Even when they occasionally make a stab at doing something right, they tend to get it all wrong.
For example, while some major corporations rushed out PR campaigns at the start of the pandemic, loudly proclaiming “all-in-this-together” solidarity with their workers, most have quietly and quickly resumed their pre-pandemic policy of separating their rich fortunes from the well-being of their workforce.
Take supermarket giant Kroger.
Last March, as the pandemic spread across America, Kroger honchos publicly hailed grocery workers for staying on the job, despite the health hazard. They ran national TV ads announcing a $2 pay hike for employees, calling it a “heroes bonus.” Nice!

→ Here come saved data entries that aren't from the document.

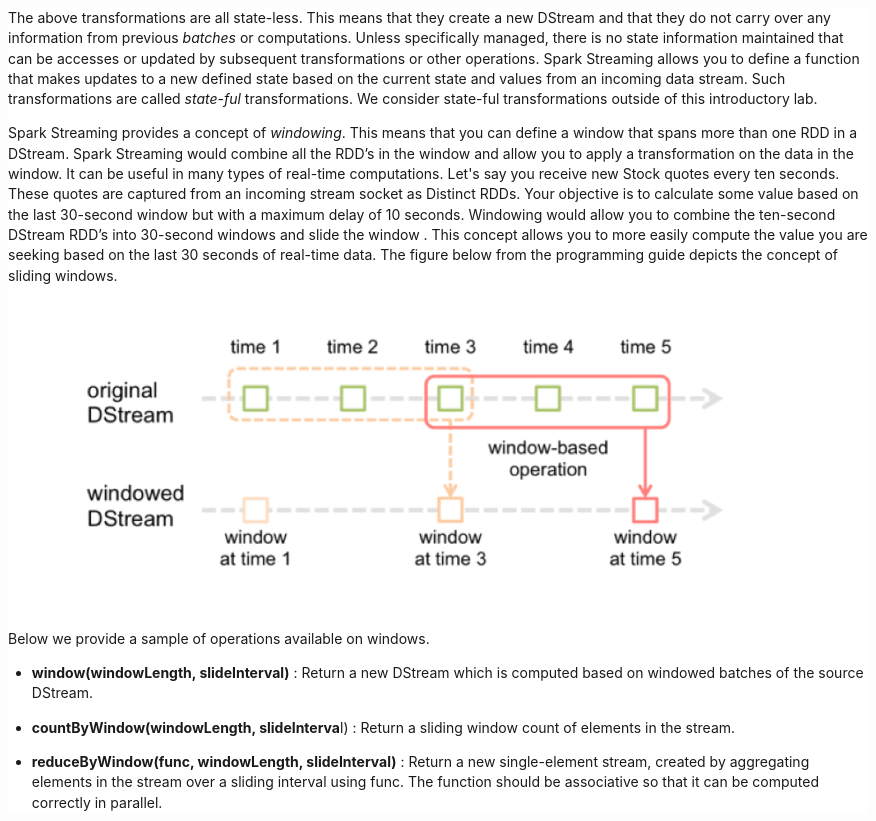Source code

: The above transformations are all state-less. This means that they
create a new DStream and that they do not carry over any information
from previous *batches* or computations. Unless specifically managed,
there is no state information maintained that can be accesses or updated
by subsequent transformations or other operations. Spark Streaming
allows you to define a function that makes updates to a new defined
state based on the current state and values from an incoming data
stream. Such transformations are called *state-ful* transformations. We
consider state-ful transformations outside of this introductory lab.

Spark Streaming provides a concept of *windowing*. This means that you
can define a window that spans more than one RDD in a DStream. Spark
Streaming would combine all the RDD’s in the window and allow you to
apply a transformation on the data in the window. It can be useful in
many types of real-time computations. Let's say you receive new Stock
quotes every ten seconds. These quotes are captured from an incoming
stream socket as Distinct RDDs. Your objective is to calculate some
value based on the last 30-second window but with a maximum delay of 10
seconds. Windowing would allow you to combine the ten-second DStream
RDD’s into 30-second windows and slide the window . This concept allows
you to more easily compute the value you are seeking based on the last
30 seconds of real-time data. The figure below from the programming
guide depicts the concept of sliding windows.

![Windowing](/blob/master/images/lab_10/Picture3.png?raw=true)

Below we provide a sample of operations available on windows.

-   **window(windowLength, slideInterval)** : Return a new DStream which
    is computed based on windowed batches of the source DStream.

-   **countByWindow(windowLength, slideInterva**l) : Return a sliding
    window count of elements in the stream.

-   **reduceByWindow(func, windowLength, slideInterval)** : Return a new
    single-element stream, created by aggregating elements in the stream
    over a sliding interval using func. The function should be
    associative so that it can be computed correctly in parallel.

But only six weeks later — shhhhh — the honchos killed the bonus pay, even as the virus spread. Not nice. And more recently, the chain closed two Southern California stores altogether rather than pay locally mandated hazard wages to their front line workers.

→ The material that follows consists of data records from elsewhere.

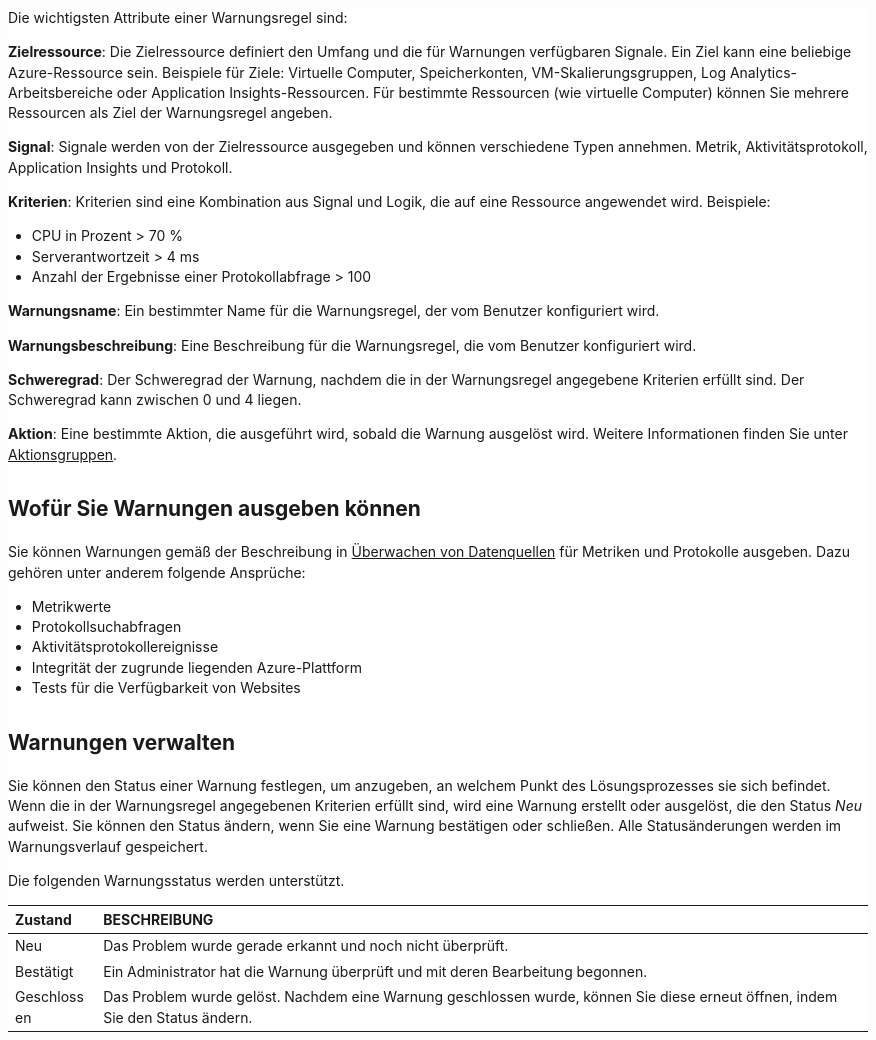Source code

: Die wichtigsten Attribute einer Warnungsregel sind:

**Zielressource**: Die Zielressource definiert den Umfang und die für Warnungen verfügbaren Signale. Ein Ziel kann eine beliebige Azure-Ressource sein. Beispiele für Ziele: Virtuelle Computer, Speicherkonten, VM-Skalierungsgruppen, Log Analytics-Arbeitsbereiche oder Application Insights-Ressourcen. Für bestimmte Ressourcen (wie virtuelle Computer) können Sie mehrere Ressourcen als Ziel der Warnungsregel angeben.

**Signal**: Signale werden von der Zielressource ausgegeben und können verschiedene Typen annehmen. Metrik, Aktivitätsprotokoll, Application Insights und Protokoll.

**Kriterien**: Kriterien sind eine Kombination aus Signal und Logik, die auf eine Ressource angewendet wird. Beispiele: 
   - CPU in Prozent > 70 %
   - Serverantwortzeit > 4 ms 
   - Anzahl der Ergebnisse einer Protokollabfrage > 100

**Warnungsname**: Ein bestimmter Name für die Warnungsregel, der vom Benutzer konfiguriert wird.

**Warnungsbeschreibung**: Eine Beschreibung für die Warnungsregel, die vom Benutzer konfiguriert wird.

**Schweregrad**: Der Schweregrad der Warnung, nachdem die in der Warnungsregel angegebene Kriterien erfüllt sind. Der Schweregrad kann zwischen 0 und 4 liegen.

**Aktion**: Eine bestimmte Aktion, die ausgeführt wird, sobald die Warnung ausgelöst wird. Weitere Informationen finden Sie unter [Aktionsgruppen](../../azure-monitor/platform/action-groups.md).

## <a name="what-you-can-alert-on"></a>Wofür Sie Warnungen ausgeben können

Sie können Warnungen gemäß der Beschreibung in [Überwachen von Datenquellen](../../azure-monitor/platform/data-sources-reference.md) für Metriken und Protokolle ausgeben. Dazu gehören unter anderem folgende Ansprüche:
- Metrikwerte
- Protokollsuchabfragen
- Aktivitätsprotokollereignisse
- Integrität der zugrunde liegenden Azure-Plattform
- Tests für die Verfügbarkeit von Websites

## <a name="manage-alerts"></a>Warnungen verwalten
Sie können den Status einer Warnung festlegen, um anzugeben, an welchem Punkt des Lösungsprozesses sie sich befindet. Wenn die in der Warnungsregel angegebenen Kriterien erfüllt sind, wird eine Warnung erstellt oder ausgelöst, die den Status *Neu* aufweist. Sie können den Status ändern, wenn Sie eine Warnung bestätigen oder schließen. Alle Statusänderungen werden im Warnungsverlauf gespeichert.

Die folgenden Warnungsstatus werden unterstützt.

| Zustand | BESCHREIBUNG |
|:---|:---|
| Neu | Das Problem wurde gerade erkannt und noch nicht überprüft. |
| Bestätigt | Ein Administrator hat die Warnung überprüft und mit deren Bearbeitung begonnen. |
| Geschlossen | Das Problem wurde gelöst. Nachdem eine Warnung geschlossen wurde, können Sie diese erneut öffnen, indem Sie den Status ändern. |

Well, you might think, the economy was collapsing, so maybe the bosses had to skrimp. Hardly.
Grocery sales and profits have boomed in the pandemic. As the investigative newsletter Popular Information now reports, Kroger’s profits have zoomed up by $1.2 billion since the disease surged last year.
Where did that bonanza go? To fat-cat executives and shareholders.
Last September, Kroger spent a billion dollars on a stock buyback program — a corporate manipulation scheme that artificially jacks up stock prices, enriching the already-rich handful of investors and executives who own most of the stock.
How rich are they? One example: Kroger CEO Rodney McMullen’s latest annual paycheck was $21,129,648.
One man, one year. And, unlike the typical Kroger workers who draw only $27,000 a year, McMullen is not on the frontline putting his life at risk.
And yet, those on top of America’s financial heap wonder why working families spell “boss” backwards: Double-SOB.